Walking on the rail-trail this morning, I’m thinking about vacation. I’m just back from two weeks on the Cape with family and friends. I didn’t write a word during those two weeks (not with my wonderful daughters, two delicious grandchildren, their sleep-deprived parents, gorgeous weather, lovely beaches, and so many games of Settlers of Catan to play). Even so, my manuscript-in-progress accompanied me everywhere.

Partly, that was because my daughters read the manuscript-so-far, about 200 pages of first draft (I told you they’re wonderful) and gave me thoughtful critiques and suggestions. Partly it was that characters have no respect for vacations or weekends or sleep. And partly, it was because of the books I read on vacation, and what they taught me.

I always haul a large size L.L. Bean bag filled with books to the cape. In the days before grandchildren, I’d read six or seven of them on vacation, and my daughters and friends would do the same. These days, I read more IVY AND BEAN and SPIDERWICK CHRONICLES and MERCY WATSON. But I did manage to read two adult books, and they’ve got me thinking about story-telling in general and what I love in particular.

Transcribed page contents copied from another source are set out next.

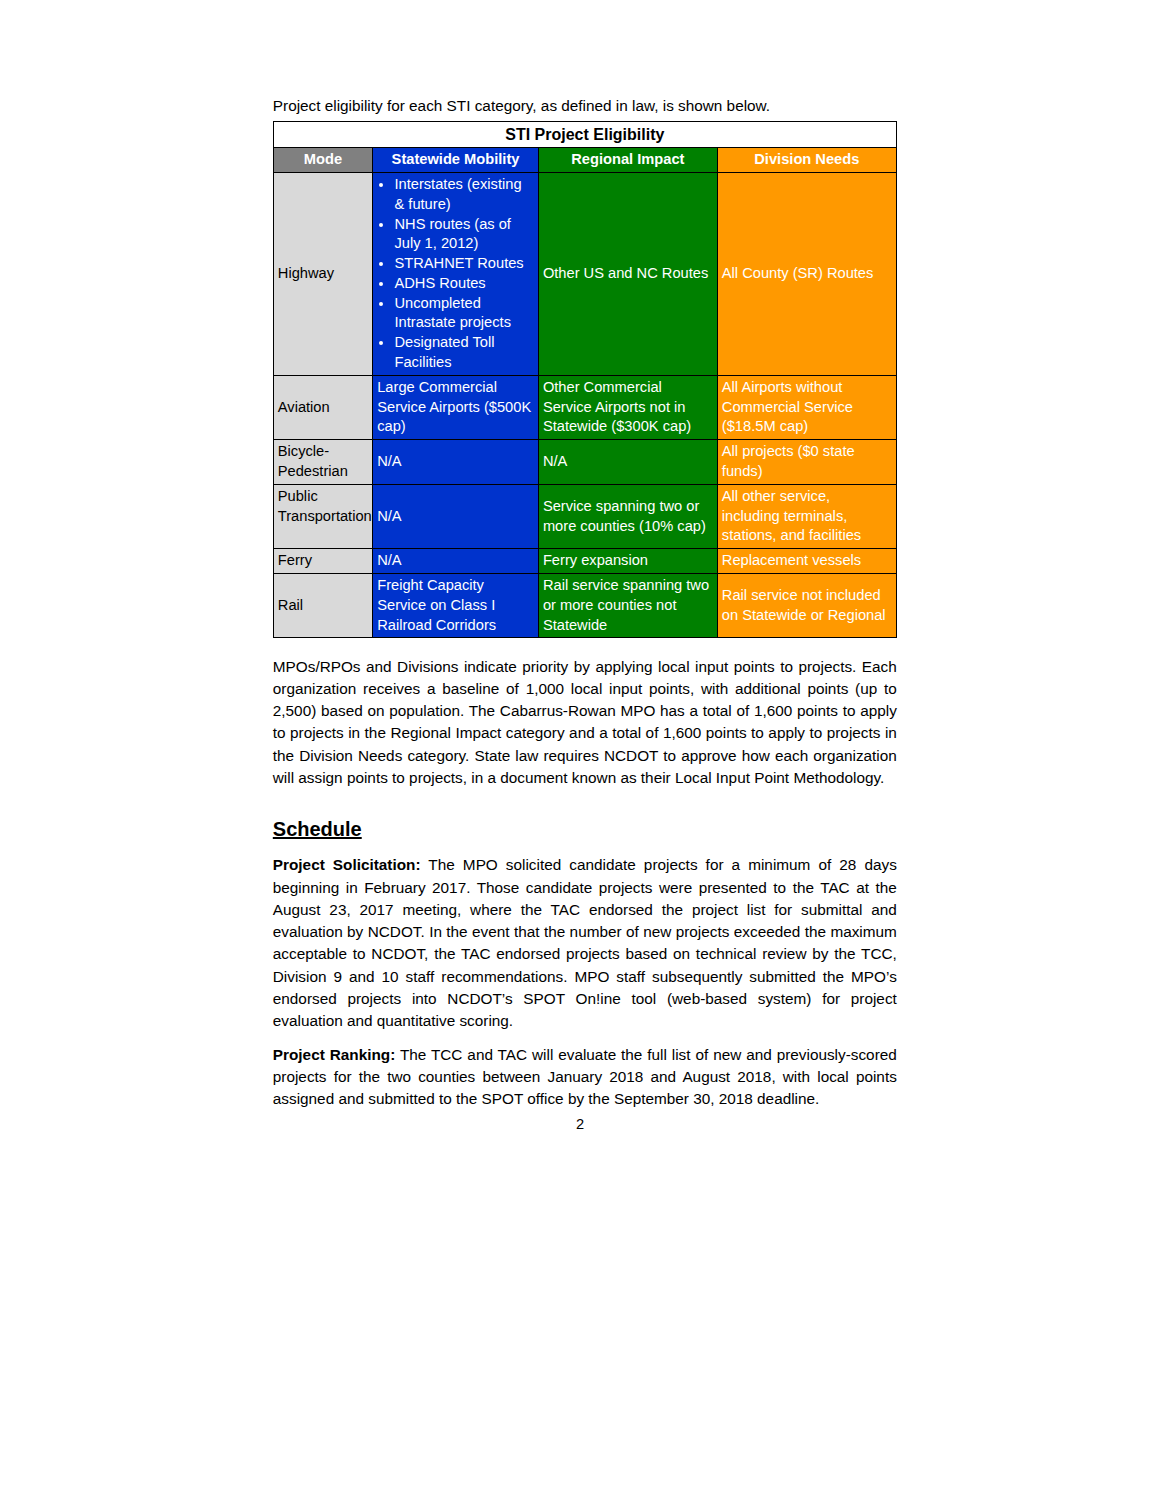Project eligibility for each STI category, as defined in law, is shown below.
| STI Project Eligibility |
| Mode | Statewide Mobility | Regional Impact | Division Needs |
| Highway | Interstates (existing & future) NHS routes (as of July 1, 2012) STRAHNET Routes ADHS Routes Uncompleted Intrastate projects Designated Toll Facilities | Other US and NC Routes | All County (SR) Routes |
| Aviation | Large Commercial Service Airports ($500K cap) | Other Commercial Service Airports not in Statewide ($300K cap) | All Airports without Commercial Service ($18.5M cap) |
| Bicycle-Pedestrian | N/A | N/A | All projects ($0 state funds) |
| Public Transportation | N/A | Service spanning two or more counties (10% cap) | All other service, including terminals, stations, and facilities |
| Ferry | N/A | Ferry expansion | Replacement vessels |
| Rail | Freight Capacity Service on Class I Railroad Corridors | Rail service spanning two or more counties not Statewide | Rail service not included on Statewide or Regional |
MPOs/RPOs and Divisions indicate priority by applying local input points to projects. Each organization receives a baseline of 1,000 local input points, with additional points (up to 2,500) based on population. The Cabarrus-Rowan MPO has a total of 1,600 points to apply to projects in the Regional Impact category and a total of 1,600 points to apply to projects in the Division Needs category. State law requires NCDOT to approve how each organization will assign points to projects, in a document known as their Local Input Point Methodology.
Schedule
Project Solicitation: The MPO solicited candidate projects for a minimum of 28 days beginning in February 2017. Those candidate projects were presented to the TAC at the August 23, 2017 meeting, where the TAC endorsed the project list for submittal and evaluation by NCDOT. In the event that the number of new projects exceeded the maximum acceptable to NCDOT, the TAC endorsed projects based on technical review by the TCC, Division 9 and 10 staff recommendations. MPO staff subsequently submitted the MPO’s endorsed projects into NCDOT’s SPOT On!ine tool (web-based system) for project evaluation and quantitative scoring.
Project Ranking: The TCC and TAC will evaluate the full list of new and previously-scored projects for the two counties between January 2018 and August 2018, with local points assigned and submitted to the SPOT office by the September 30, 2018 deadline.
2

The first book is Wally Lamb’s forthcoming novel, WE ARE WATER. I’ve loved Wally’s previous novels, and have been eagerly anticipating this one. It’s the portrait of a family, a marriage, of children scarred by early events and traumas. It’s also the story about people breaking free of historical grief and secrets and finding joy. Like so much of Lamb’s work, it explores race and class and violence, as well as the redemptive powers of creative work. As a reader, I loved all of this. As a writer, I was particularly interested in the structure of the book, in the masterful way that Lamb reveals details of story, and back-story, from multiple points of view, in a nonlinear manner, so that the reader plays a major part in putting together the puzzle pieces.

The second book is OFFSPRING, the second novel by Michael Quadland. This was a reread; I read this book when it was first published and selected this book for the August discussion at the Odyssey Bookshop in S. Hadley, MA, where I lead a monthly fiction book group. In fact, OFFSPRING is set in a bookstore, The Strand, in lower Manhattan, where the lives of a Vietnam vet, a transgendered person, and a volatile and unstable actress intersect wildly. The past traumas are different than in WE ARE WATER, but the longing of each character to find a way to fit into an unwelcoming world resonates similarly. With enormous empathy for their often-unsympathetic circumstances, both of these authors challenge our preconceptions and prejudices.